▶ _RECORDS TO PROCESS_:
BEGIN

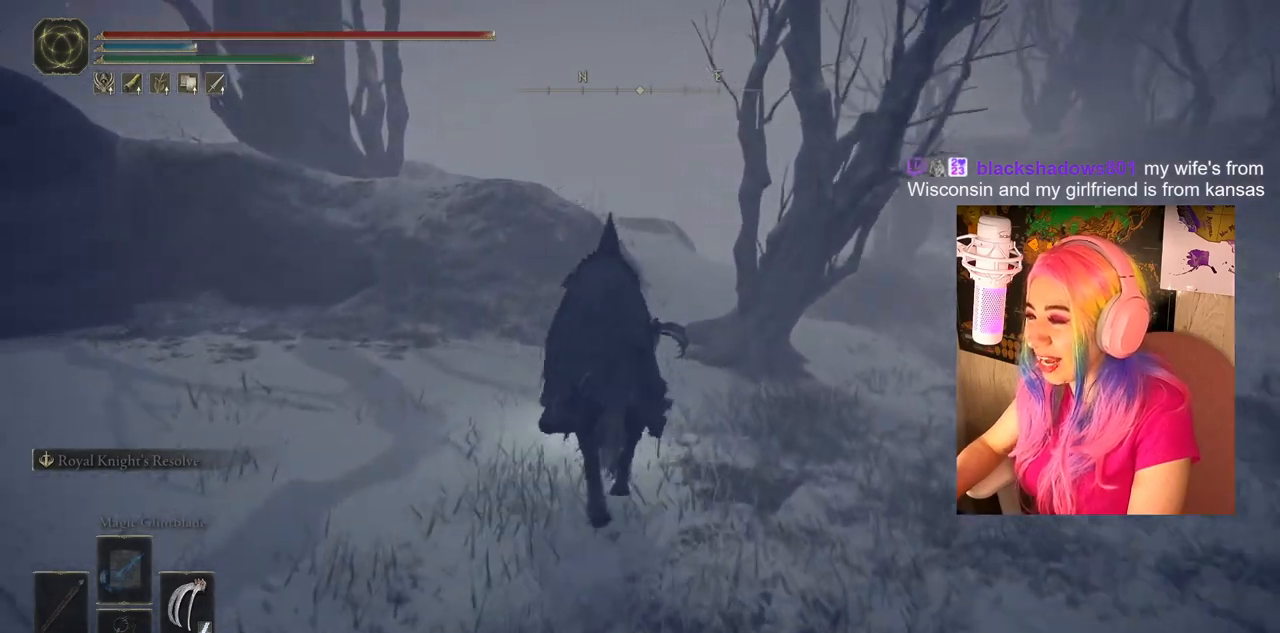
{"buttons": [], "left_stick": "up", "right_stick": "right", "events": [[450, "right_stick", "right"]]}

END
BEGIN

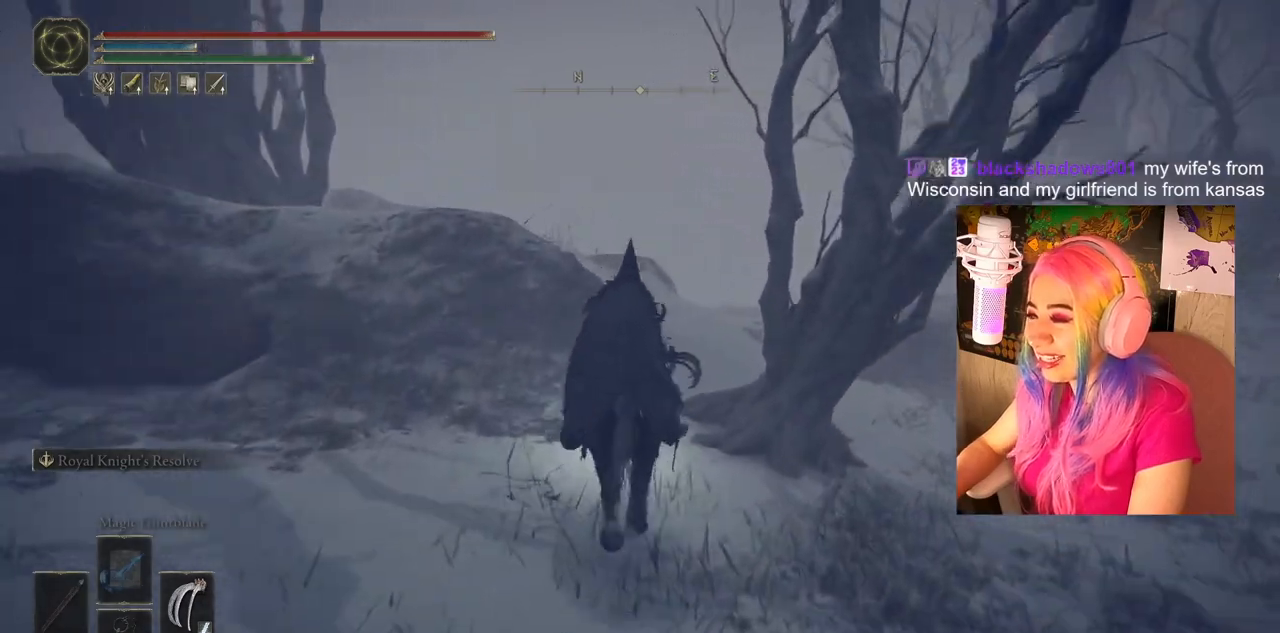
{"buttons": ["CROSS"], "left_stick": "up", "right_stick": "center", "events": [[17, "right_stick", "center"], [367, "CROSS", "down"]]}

END
BEGIN

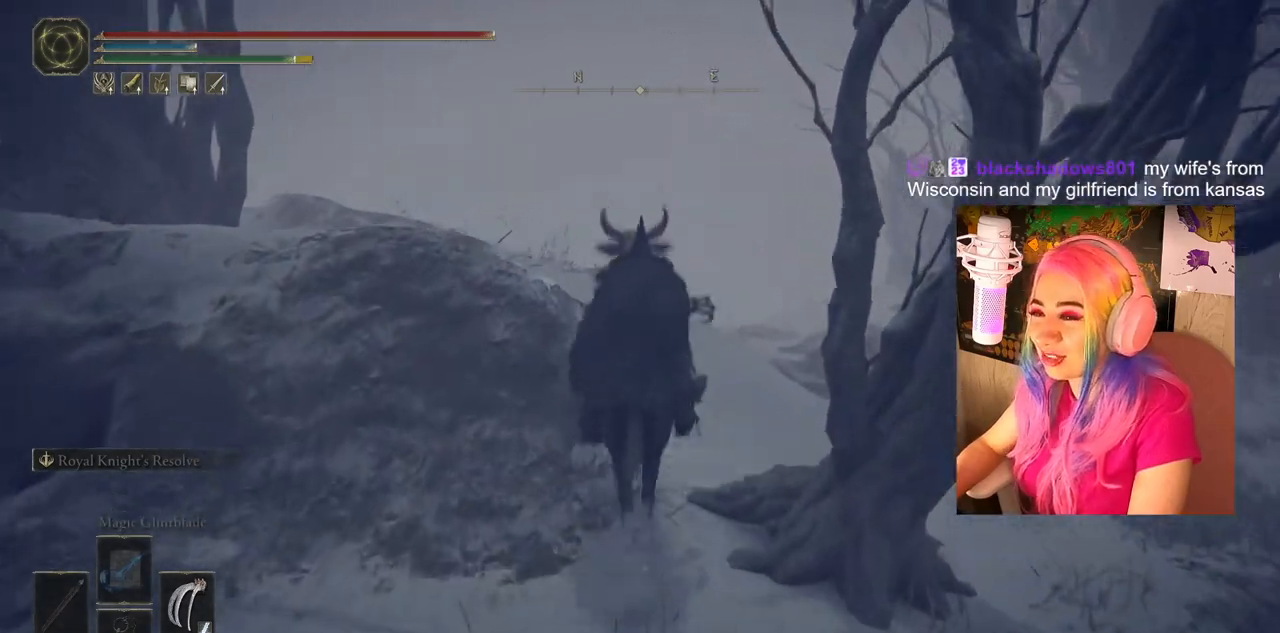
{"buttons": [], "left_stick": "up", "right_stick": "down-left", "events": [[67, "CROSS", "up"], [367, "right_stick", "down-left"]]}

END

From the entries above, tally the lines that contain the string "down". Report the total and nothing more.

▶ _ANSWER FOR THE TASK_:
2